Building a Web Article Summarizer and Citation Extractor with Google Sheets Gemini AI

GitHub https://github.com/lsvekis/Google-Apps-Script-Gemini-Projects/tree/main/summarizer

🌐 Building a Web Article Summarizer & Citation Extractor with Google Sheets + Gemini AI

Have you ever wished you could drop a list of article URLs into Google Sheets and instantly get structured summaries — complete with titles, key quotes, named entities, and estimated reading time?
In this exercise, we’ll create exactly that using Google Apps Script and Gemini AI.


🧠 Project Overview

This project transforms your spreadsheet into a lightweight research assistant.
You’ll feed it article URLs, and the script will:

  • Fetch and clean each webpage
  • Summarize its main points in bullet form
  • Extract people, organizations, and locations
  • Highlight key quotes
  • Suggest topic tags and reading time
  • Output everything into the next columns automatically

It’s perfect for anyone who wants quick, AI-powered overviews of online content — students, journalists, analysts, or content creators.


⚙️ How It Works

The magic happens inside Google Apps Script, which acts as a bridge between Google Sheets and Gemini’s REST API.

Step 1 — Fetch the Web Page

Each URL is retrieved with UrlFetchApp.fetch().
Scripts, styles, and HTML tags are stripped away, leaving clean readable text.

body = body
  .replace(/<script[\s\S]*?<\/script>/gi, ' ')
  .replace(/<style[\s\S]*?<\/style>/gi, ' ')
  .replace(/<[^>]+>/g, ' ')
  .trim();

The result is cached for six hours to avoid hitting rate limits.


Step 2 — Chunk and Summarize

Long pages are split into ~6000-character chunks.
Each chunk is sent to Gemini with a simple instruction:

“Summarize this web page chunk in 4–6 concise bullet points focusing on facts.”

This ensures we don’t exceed token limits and still get accurate partial summaries.
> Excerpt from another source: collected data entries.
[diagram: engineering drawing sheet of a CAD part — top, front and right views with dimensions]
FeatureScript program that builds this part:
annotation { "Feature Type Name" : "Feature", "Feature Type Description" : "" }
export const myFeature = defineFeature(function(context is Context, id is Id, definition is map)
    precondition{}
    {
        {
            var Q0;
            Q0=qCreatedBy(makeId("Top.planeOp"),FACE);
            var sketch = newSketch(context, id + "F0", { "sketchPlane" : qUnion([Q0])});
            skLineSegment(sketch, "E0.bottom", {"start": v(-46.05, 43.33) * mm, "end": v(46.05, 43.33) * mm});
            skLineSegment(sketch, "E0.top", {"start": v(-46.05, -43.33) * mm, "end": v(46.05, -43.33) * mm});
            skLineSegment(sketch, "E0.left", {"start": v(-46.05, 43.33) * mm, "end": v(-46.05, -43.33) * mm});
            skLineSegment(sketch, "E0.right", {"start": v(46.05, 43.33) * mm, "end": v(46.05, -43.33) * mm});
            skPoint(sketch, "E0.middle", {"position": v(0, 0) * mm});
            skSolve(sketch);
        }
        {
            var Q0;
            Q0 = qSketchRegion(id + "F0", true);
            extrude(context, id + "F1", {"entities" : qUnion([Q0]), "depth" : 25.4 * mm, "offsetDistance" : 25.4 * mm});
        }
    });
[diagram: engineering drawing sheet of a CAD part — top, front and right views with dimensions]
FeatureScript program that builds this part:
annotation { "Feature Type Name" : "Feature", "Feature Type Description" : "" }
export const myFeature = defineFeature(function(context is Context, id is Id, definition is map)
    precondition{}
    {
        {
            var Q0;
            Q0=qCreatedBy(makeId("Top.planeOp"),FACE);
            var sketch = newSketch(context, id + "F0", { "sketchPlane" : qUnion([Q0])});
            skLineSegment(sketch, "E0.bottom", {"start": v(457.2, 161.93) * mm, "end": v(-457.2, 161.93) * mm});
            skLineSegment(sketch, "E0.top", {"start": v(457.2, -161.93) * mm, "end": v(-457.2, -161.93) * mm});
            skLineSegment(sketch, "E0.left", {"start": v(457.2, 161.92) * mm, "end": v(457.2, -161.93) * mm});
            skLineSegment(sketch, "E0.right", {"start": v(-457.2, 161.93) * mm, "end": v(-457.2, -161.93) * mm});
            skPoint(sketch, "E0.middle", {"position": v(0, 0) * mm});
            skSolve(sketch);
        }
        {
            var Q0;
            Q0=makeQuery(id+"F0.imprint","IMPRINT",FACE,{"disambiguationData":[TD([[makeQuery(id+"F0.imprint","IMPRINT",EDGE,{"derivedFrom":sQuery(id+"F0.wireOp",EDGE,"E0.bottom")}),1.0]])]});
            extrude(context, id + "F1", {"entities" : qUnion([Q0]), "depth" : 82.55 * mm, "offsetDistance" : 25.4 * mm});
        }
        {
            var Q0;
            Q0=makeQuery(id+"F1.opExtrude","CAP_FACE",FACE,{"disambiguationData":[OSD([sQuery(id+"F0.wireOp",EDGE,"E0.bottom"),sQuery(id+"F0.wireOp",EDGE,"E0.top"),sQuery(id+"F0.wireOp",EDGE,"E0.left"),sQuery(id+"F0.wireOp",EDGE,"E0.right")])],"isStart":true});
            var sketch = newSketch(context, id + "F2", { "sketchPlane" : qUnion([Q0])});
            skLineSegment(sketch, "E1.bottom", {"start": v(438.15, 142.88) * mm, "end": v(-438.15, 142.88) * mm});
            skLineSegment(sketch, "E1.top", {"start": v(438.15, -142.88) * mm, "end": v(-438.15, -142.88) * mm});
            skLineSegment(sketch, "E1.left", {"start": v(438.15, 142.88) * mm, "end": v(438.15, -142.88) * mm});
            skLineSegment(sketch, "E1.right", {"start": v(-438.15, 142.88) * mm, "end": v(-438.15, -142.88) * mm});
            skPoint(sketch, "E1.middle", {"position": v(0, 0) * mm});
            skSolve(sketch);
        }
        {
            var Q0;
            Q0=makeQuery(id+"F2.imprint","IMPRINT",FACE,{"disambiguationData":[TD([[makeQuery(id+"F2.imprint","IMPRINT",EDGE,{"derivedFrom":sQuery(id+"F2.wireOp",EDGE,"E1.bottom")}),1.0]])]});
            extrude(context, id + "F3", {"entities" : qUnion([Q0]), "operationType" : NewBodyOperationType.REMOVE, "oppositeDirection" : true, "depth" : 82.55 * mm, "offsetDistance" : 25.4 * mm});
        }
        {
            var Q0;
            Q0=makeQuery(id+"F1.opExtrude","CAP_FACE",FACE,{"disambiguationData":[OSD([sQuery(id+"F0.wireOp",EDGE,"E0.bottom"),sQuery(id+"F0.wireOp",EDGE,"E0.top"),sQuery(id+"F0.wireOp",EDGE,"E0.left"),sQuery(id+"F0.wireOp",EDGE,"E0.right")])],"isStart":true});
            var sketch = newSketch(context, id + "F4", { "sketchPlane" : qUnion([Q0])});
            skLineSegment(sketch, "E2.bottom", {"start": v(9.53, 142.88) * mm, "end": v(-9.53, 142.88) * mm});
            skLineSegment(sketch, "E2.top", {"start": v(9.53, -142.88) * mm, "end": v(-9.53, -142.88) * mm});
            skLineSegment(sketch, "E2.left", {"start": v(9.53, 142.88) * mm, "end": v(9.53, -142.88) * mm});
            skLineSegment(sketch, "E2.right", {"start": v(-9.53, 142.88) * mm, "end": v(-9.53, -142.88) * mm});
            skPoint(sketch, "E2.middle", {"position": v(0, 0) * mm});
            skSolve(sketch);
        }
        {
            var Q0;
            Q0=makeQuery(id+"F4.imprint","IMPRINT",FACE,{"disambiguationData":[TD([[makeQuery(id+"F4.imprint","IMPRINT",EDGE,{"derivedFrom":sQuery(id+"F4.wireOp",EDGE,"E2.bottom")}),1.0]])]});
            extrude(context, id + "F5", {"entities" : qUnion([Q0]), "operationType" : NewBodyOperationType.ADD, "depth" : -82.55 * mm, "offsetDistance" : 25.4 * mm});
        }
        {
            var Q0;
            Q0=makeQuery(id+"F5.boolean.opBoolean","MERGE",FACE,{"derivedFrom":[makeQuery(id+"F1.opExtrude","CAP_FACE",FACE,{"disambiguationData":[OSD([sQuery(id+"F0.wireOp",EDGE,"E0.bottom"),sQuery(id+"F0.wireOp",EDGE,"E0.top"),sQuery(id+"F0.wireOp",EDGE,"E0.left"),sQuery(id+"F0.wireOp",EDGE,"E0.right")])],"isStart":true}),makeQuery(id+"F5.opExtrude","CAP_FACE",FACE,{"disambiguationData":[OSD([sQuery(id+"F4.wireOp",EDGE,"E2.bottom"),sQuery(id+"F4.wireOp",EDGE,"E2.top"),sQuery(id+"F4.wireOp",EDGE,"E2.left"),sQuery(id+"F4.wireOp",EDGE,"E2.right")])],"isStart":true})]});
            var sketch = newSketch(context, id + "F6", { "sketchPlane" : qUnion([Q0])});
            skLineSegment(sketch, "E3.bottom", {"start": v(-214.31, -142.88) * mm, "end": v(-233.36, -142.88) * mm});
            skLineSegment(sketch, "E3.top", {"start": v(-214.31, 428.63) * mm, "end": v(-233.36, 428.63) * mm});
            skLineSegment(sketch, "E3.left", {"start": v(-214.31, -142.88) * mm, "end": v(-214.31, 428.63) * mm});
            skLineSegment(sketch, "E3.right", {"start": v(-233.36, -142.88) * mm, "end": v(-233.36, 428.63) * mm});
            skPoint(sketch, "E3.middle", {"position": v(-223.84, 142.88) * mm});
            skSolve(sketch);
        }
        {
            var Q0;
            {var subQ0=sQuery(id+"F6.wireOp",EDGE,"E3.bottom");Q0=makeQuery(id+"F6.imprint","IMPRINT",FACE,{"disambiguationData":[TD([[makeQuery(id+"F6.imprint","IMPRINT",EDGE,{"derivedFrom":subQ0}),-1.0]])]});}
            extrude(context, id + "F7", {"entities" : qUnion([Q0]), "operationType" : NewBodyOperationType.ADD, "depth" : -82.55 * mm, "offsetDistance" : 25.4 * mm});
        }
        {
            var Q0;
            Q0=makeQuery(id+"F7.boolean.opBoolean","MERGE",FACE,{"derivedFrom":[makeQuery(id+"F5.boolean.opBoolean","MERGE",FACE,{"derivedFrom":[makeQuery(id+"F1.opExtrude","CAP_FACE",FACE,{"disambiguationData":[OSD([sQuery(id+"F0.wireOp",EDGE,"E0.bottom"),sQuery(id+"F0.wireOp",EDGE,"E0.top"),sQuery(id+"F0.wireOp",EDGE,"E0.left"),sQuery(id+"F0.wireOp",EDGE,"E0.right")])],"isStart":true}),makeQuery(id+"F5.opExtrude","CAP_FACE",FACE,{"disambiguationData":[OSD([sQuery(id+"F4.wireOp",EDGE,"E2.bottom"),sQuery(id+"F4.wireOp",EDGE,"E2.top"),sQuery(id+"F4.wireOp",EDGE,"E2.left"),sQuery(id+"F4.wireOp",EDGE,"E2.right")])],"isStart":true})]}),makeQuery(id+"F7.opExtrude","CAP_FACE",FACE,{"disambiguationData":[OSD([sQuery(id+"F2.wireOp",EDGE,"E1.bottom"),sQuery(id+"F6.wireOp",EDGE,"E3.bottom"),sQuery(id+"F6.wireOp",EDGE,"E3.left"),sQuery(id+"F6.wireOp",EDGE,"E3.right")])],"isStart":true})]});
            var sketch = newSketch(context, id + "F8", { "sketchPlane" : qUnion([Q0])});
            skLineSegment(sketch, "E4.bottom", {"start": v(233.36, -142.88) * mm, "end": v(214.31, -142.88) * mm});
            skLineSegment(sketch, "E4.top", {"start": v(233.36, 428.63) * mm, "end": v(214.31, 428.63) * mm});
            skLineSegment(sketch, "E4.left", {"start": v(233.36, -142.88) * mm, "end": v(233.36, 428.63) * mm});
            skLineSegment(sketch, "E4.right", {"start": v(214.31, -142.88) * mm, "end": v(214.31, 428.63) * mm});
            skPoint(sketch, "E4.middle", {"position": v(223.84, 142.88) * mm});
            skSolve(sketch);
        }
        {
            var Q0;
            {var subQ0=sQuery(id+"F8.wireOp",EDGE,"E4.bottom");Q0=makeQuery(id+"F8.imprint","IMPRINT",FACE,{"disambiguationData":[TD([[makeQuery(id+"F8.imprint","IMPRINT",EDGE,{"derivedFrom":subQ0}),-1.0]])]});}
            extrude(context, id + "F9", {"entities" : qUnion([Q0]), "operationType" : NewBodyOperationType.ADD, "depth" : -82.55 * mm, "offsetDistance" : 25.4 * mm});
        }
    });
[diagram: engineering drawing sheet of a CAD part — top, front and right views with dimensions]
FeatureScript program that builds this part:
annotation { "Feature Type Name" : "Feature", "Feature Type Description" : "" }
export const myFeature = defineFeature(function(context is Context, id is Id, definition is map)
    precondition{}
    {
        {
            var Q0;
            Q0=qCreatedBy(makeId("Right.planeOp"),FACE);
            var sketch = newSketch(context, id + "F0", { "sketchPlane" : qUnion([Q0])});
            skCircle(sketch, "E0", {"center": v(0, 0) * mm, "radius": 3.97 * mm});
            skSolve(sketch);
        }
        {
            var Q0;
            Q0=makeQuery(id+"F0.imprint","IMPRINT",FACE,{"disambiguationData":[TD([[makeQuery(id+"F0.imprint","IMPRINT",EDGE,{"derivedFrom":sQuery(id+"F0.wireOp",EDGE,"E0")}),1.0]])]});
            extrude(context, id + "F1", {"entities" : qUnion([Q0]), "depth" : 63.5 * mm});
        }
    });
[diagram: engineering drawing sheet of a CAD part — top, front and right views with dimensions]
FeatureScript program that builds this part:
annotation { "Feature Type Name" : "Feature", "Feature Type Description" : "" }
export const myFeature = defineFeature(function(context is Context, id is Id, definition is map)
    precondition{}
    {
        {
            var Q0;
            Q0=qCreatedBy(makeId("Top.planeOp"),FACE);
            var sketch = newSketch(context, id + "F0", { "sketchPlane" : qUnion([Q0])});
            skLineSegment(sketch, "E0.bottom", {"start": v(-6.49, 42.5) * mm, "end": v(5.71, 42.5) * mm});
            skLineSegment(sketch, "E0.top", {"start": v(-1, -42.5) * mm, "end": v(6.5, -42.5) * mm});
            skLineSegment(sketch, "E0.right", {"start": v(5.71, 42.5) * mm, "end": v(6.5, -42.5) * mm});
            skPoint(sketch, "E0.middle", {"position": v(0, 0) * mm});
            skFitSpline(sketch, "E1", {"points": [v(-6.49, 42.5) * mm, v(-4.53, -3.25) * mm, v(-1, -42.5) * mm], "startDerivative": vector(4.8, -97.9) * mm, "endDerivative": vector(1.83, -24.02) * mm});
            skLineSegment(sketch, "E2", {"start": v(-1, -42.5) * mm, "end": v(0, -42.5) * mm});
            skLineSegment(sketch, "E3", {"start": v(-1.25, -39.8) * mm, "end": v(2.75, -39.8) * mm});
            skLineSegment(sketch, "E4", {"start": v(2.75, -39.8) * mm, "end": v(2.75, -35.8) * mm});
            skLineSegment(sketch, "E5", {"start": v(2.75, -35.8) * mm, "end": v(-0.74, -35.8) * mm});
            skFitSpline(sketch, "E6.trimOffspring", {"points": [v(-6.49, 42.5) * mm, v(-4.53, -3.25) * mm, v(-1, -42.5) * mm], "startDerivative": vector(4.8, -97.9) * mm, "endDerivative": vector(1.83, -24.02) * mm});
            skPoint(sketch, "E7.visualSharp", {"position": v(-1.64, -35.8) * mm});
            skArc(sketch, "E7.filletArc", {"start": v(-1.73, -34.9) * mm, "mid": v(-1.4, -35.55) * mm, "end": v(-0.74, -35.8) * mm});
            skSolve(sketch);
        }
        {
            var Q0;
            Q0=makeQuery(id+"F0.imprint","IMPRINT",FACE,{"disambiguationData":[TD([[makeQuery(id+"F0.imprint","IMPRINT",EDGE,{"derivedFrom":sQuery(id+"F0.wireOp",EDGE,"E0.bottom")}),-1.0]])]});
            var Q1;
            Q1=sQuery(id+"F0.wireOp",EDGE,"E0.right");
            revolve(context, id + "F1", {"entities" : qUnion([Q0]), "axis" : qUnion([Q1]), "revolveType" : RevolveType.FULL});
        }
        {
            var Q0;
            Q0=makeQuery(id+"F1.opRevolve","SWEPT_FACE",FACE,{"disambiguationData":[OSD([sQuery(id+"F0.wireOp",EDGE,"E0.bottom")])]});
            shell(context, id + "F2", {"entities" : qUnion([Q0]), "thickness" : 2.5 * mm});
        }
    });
Step 3 — Merge and Structure

Once all chunk summaries return, we send them again to Gemini — this time asking for a strict JSON object:

{
  "title": "string",
  "summary": ["string"],
  "key_quotes": ["string"],
  "entities": {
    "people": ["string"],
    "organizations": ["string"],
    "locations": ["string"]
  },
  "topics": ["string"],
  "reading_time_minutes": 3,
  "source_url": "string"
}

The AI consolidates everything into a clean data structure ready for Sheets.


Step 4 — Display Results in Sheets

Each row of URLs expands into seven columns:

| Title | Summary (bullets) | Entities (People | Orgs | Locs) | Key Quotes | Topics | Reading Minutes | Source URL |
|:——|:——————|:—————–|:————-|:——–|:—————-|:———–|
| AI Updates from Google | • Gemini 2.5 launch … | Sundar Pichai | Google | “AI for everyone” | ai, research | 6 | https://blog.google/… |


🧩 Code Highlights

  • fetchUrlText(url) — cleans HTML into readable text
  • summarizeUrl(url) — handles chunking, API calls, and JSON consolidation
  • AI_URL_SUMMARY(url) — custom sheet function returning the full JSON
  • summarizeUrlSelectionToRight() — bulk action for selected URLs
  • Sidebar UI — allows quick one-off summarization inside a small HTML panel

🧪 Try It Yourself

  1. Open a new Google Sheet → Extensions → Apps Script
  2. Create these files:
    • Code.gs
    • Sidebar.html
    • appsscript.json
  3. Paste in the code from the Exercise 7 GitHub package
  4. In Script Properties, add your Gemini API Key (GEMINI_API_KEY).
  5. Run onOpen() once and reload the Sheet.

Then, use the menu:

🧠 AI Tools → Insert Sample URLs
Select column A → Summarize URL Selection → next columns

or try a single-cell formula:

=AI_URL_SUMMARY(A2)

🧩 Tips & Troubleshooting

  • If you see ❌ Set GEMINI_API_KEY… → add your key in Script Properties.
  • Some news sites block fetch requests — try public blogs first.
  • Long pages? The script summarizes the first four chunks (≈ 24 K chars).
  • Need finer control? Adjust CHUNK_CHAR_LIMIT or MERGE_TOKENS.

🎯 Why This Matters

This exercise demonstrates multi-stage AI orchestration inside a low-code environment.
You’re combining:

  1. Data fetching (UrlFetchApp)
  2. Pre-processing and caching
  3. Multi-prompt reasoning (chunk → merge)
  4. Structured JSON outputs
  5. Instant visualization in Sheets

In short — a real-world example of AI-assisted knowledge extraction without any external server.